Here I am trying to validate many dataframes. Creating an EmailAddress_Validation field on each dataframe. Each data frame has a different email validation rule set. The rules are stored in a list called EmailRuleList. As we loop through each data set the corresponding rule "EmailRuleList[i]" is passed in from the list.

code below has the syntax. Also commented out with an "#" (hash) is an example of a rule. Interestingly if I supply the rule with out the loop (the # comment) the code works except it then obviously applies the same rule to all files.

i=0
for FileProcessName in FileProcessListName:
    EmailAddress_Validation = EmailRuleList[i]
    #EmailAddress_Validation = when((regexp_extract(col("EmailAddress"),EmailRegEx,0))==(col("EmailAddress")),0).otherwise(1)
    print(EmailAddress_Validation)
    print(FileProcessName)
    i=i+1
    vars()[FileProcessName] = vars()[FileProcessName].withColumn("EmailAddress_Validation", EmailAddress_Validation)

Error Message: col should be Column

EmailRuleList is something like...

['when((regexp_extract(col("EmailAddress"),EmailRegEx,0))==(col("EmailAddress")),1).otherwise(0)',
 'when((regexp_extract(col("EmailAddress"),EmailRegEx2,0))==(col("EmailAddress")),0).otherwise(1)',
 'when((regexp_extract(col("EmailAddress"),EmailRegEx3,0))==(col("EmailAddress")),0).otherwise(1)',
 'when((regexp_extract(col("EmailAddress"),EmailRegEx4,0))==(col("EmailAddress")),0).otherwise(1)']

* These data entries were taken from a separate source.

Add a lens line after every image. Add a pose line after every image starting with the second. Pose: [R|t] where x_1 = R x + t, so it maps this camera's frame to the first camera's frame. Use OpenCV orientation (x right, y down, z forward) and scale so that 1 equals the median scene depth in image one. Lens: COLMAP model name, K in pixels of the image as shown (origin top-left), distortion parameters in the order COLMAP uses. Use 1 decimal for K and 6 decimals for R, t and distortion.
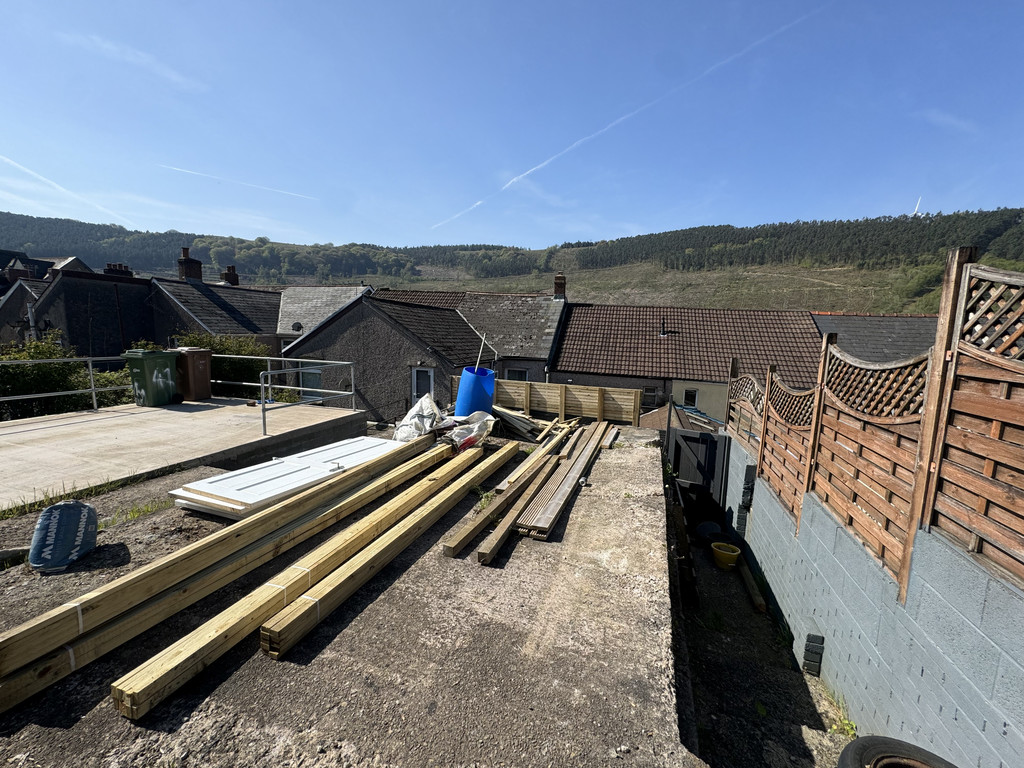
lens RADIAL K [[424.8, 0, 510.0], [0, 424.8, 382.6], [0, 0, 1]] dist [-0.005939, 0.000246]
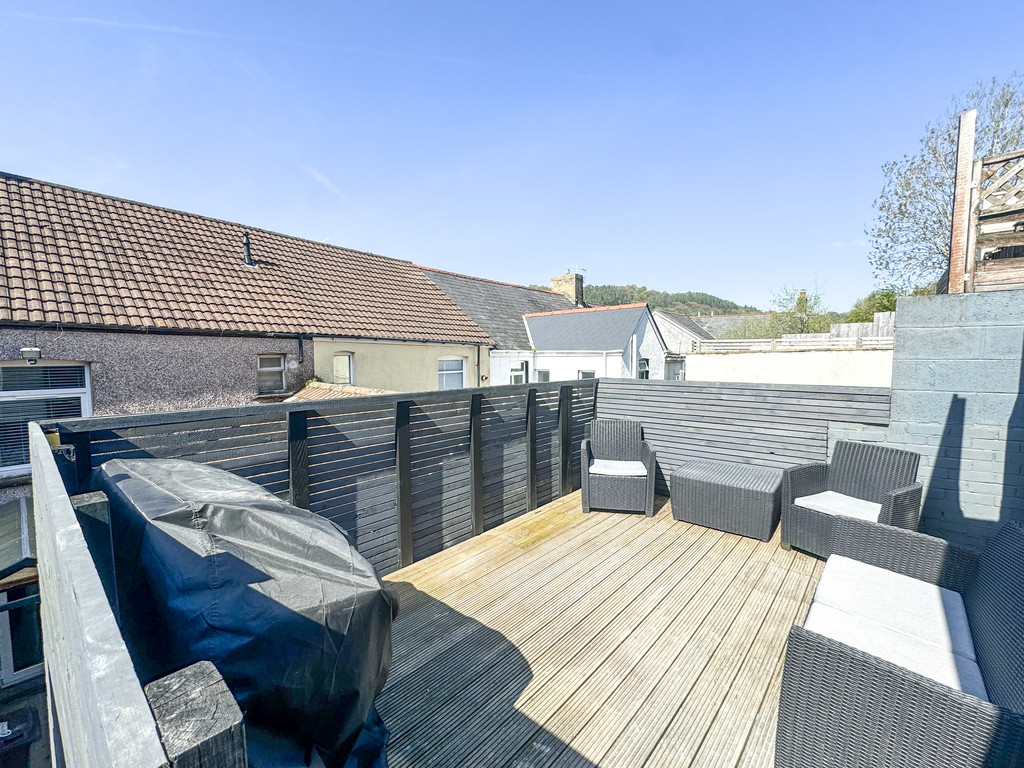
lens RADIAL K [[424.8, 0, 510.0], [0, 424.8, 382.6], [0, 0, 1]] dist [-0.005939, 0.000246]
pose [[0.411852, -0.100120, 0.905734, -0.011055], [0.129340, 0.990306, 0.050656, 0.052984], [-0.902025, 0.096285, 0.420809, 0.523875]]
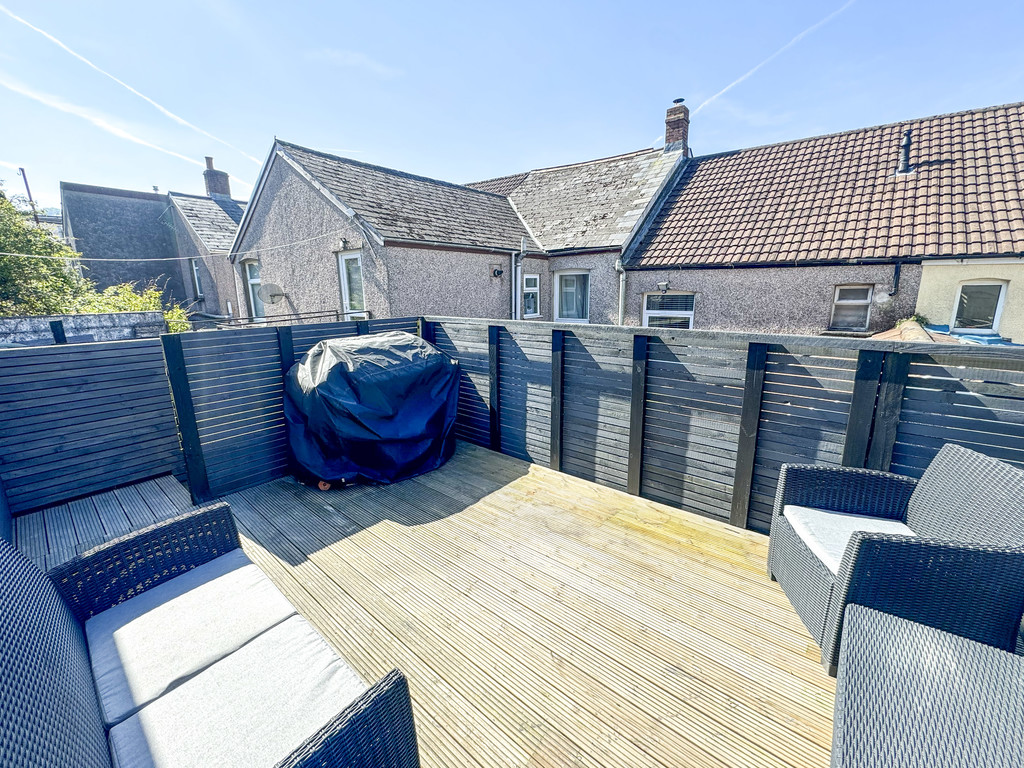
lens RADIAL K [[424.8, 0, 510.0], [0, 424.8, 382.6], [0, 0, 1]] dist [-0.005939, 0.000246]
pose [[0.915695, 0.037514, -0.400119, 0.181628], [-0.003096, 0.996263, 0.086322, 0.071001], [0.401862, -0.077806, 0.912389, 0.450017]]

tried lots of different things but am a bit stuck

rodders
  • 1
  • 1

1 Answers1

0
  • The error is in the last line of the for loop. The when condition that you want to check in the .withColumn() is actually a string (each element of EmailRuleList which is a string).

  • Since withColumn expects the send argument to be a column, it is giving the error. Look at a similar error when I try to give something similar to your code (in withColumn()):

from pyspark.sql.functions import when,col

df.withColumn("check","when(col('gname')=='Ana','yes').otherwise('No')").show()

enter image description here

  • To make it work, I have used eval function. So, using the following code wouldn't throw an error:
from pyspark.sql.functions import when,col

df.withColumn("check",eval("when(col('gname')=='Ana','yes').otherwise('No')")).show()

enter image description here

  • So, modify your code to the one given below to make it work:
i=0
for FileProcessName in FileProcessListName:
    EmailAddress_Validation = EmailRuleList[i]
    #EmailAddress_Validation = when((regexp_extract(col("EmailAddress"),EmailRegEx,0))==(col("EmailAddress")),0).otherwise(1)
    print(EmailAddress_Validation)
    print(FileProcessName)
    i=i+1
    vars()[FileProcessName] = vars()[FileProcessName].withColumn("EmailAddress_Validation", eval(EmailAddress_Validation))
Saideep Arikontham
  • 5,558
  • 2
  • 3
  • 11